# START OF Information given

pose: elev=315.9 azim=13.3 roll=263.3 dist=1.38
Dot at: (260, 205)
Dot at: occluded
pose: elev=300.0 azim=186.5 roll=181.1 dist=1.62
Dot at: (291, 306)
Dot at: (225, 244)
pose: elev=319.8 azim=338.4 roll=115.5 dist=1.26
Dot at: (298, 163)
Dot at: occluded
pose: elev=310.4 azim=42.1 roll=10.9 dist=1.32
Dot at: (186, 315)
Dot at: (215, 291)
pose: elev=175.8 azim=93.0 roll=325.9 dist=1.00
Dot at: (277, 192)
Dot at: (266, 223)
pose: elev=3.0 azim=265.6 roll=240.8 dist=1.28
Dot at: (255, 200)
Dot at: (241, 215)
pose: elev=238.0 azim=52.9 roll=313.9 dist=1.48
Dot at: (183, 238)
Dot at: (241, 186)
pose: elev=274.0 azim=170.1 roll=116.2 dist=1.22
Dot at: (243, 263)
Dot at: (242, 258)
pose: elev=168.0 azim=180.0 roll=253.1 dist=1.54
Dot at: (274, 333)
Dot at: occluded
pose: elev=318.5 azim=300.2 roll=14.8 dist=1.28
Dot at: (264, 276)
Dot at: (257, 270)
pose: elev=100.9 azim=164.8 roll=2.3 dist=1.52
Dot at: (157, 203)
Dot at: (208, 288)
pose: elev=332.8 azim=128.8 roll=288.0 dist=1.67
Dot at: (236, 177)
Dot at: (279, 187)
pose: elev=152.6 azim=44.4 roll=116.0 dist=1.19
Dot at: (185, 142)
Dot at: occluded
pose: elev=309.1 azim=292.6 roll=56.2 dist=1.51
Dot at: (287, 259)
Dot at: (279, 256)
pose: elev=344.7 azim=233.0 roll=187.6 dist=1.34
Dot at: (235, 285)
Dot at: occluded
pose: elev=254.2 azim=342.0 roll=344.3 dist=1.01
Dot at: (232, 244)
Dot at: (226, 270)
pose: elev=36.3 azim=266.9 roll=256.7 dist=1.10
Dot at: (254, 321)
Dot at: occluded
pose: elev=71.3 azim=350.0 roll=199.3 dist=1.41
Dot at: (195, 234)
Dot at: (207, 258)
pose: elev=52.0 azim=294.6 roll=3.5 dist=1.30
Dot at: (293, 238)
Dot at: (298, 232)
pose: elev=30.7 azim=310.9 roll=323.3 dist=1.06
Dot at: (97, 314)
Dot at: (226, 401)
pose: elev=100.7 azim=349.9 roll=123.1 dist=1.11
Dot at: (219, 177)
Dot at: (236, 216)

# END OF Information given

Your task:
Reproduce every line of the data above verbatim and in its original order, with no changes.

Response to the exercise:
pose: elev=315.9 azim=13.3 roll=263.3 dist=1.38
Dot at: (260, 205)
Dot at: occluded
pose: elev=300.0 azim=186.5 roll=181.1 dist=1.62
Dot at: (291, 306)
Dot at: (225, 244)
pose: elev=319.8 azim=338.4 roll=115.5 dist=1.26
Dot at: (298, 163)
Dot at: occluded
pose: elev=310.4 azim=42.1 roll=10.9 dist=1.32
Dot at: (186, 315)
Dot at: (215, 291)
pose: elev=175.8 azim=93.0 roll=325.9 dist=1.00
Dot at: (277, 192)
Dot at: (266, 223)
pose: elev=3.0 azim=265.6 roll=240.8 dist=1.28
Dot at: (255, 200)
Dot at: (241, 215)
pose: elev=238.0 azim=52.9 roll=313.9 dist=1.48
Dot at: (183, 238)
Dot at: (241, 186)
pose: elev=274.0 azim=170.1 roll=116.2 dist=1.22
Dot at: (243, 263)
Dot at: (242, 258)
pose: elev=168.0 azim=180.0 roll=253.1 dist=1.54
Dot at: (274, 333)
Dot at: occluded
pose: elev=318.5 azim=300.2 roll=14.8 dist=1.28
Dot at: (264, 276)
Dot at: (257, 270)
pose: elev=100.9 azim=164.8 roll=2.3 dist=1.52
Dot at: (157, 203)
Dot at: (208, 288)
pose: elev=332.8 azim=128.8 roll=288.0 dist=1.67
Dot at: (236, 177)
Dot at: (279, 187)
pose: elev=152.6 azim=44.4 roll=116.0 dist=1.19
Dot at: (185, 142)
Dot at: occluded
pose: elev=309.1 azim=292.6 roll=56.2 dist=1.51
Dot at: (287, 259)
Dot at: (279, 256)
pose: elev=344.7 azim=233.0 roll=187.6 dist=1.34
Dot at: (235, 285)
Dot at: occluded
pose: elev=254.2 azim=342.0 roll=344.3 dist=1.01
Dot at: (232, 244)
Dot at: (226, 270)
pose: elev=36.3 azim=266.9 roll=256.7 dist=1.10
Dot at: (254, 321)
Dot at: occluded
pose: elev=71.3 azim=350.0 roll=199.3 dist=1.41
Dot at: (195, 234)
Dot at: (207, 258)
pose: elev=52.0 azim=294.6 roll=3.5 dist=1.30
Dot at: (293, 238)
Dot at: (298, 232)
pose: elev=30.7 azim=310.9 roll=323.3 dist=1.06
Dot at: (97, 314)
Dot at: (226, 401)
pose: elev=100.7 azim=349.9 roll=123.1 dist=1.11
Dot at: (219, 177)
Dot at: (236, 216)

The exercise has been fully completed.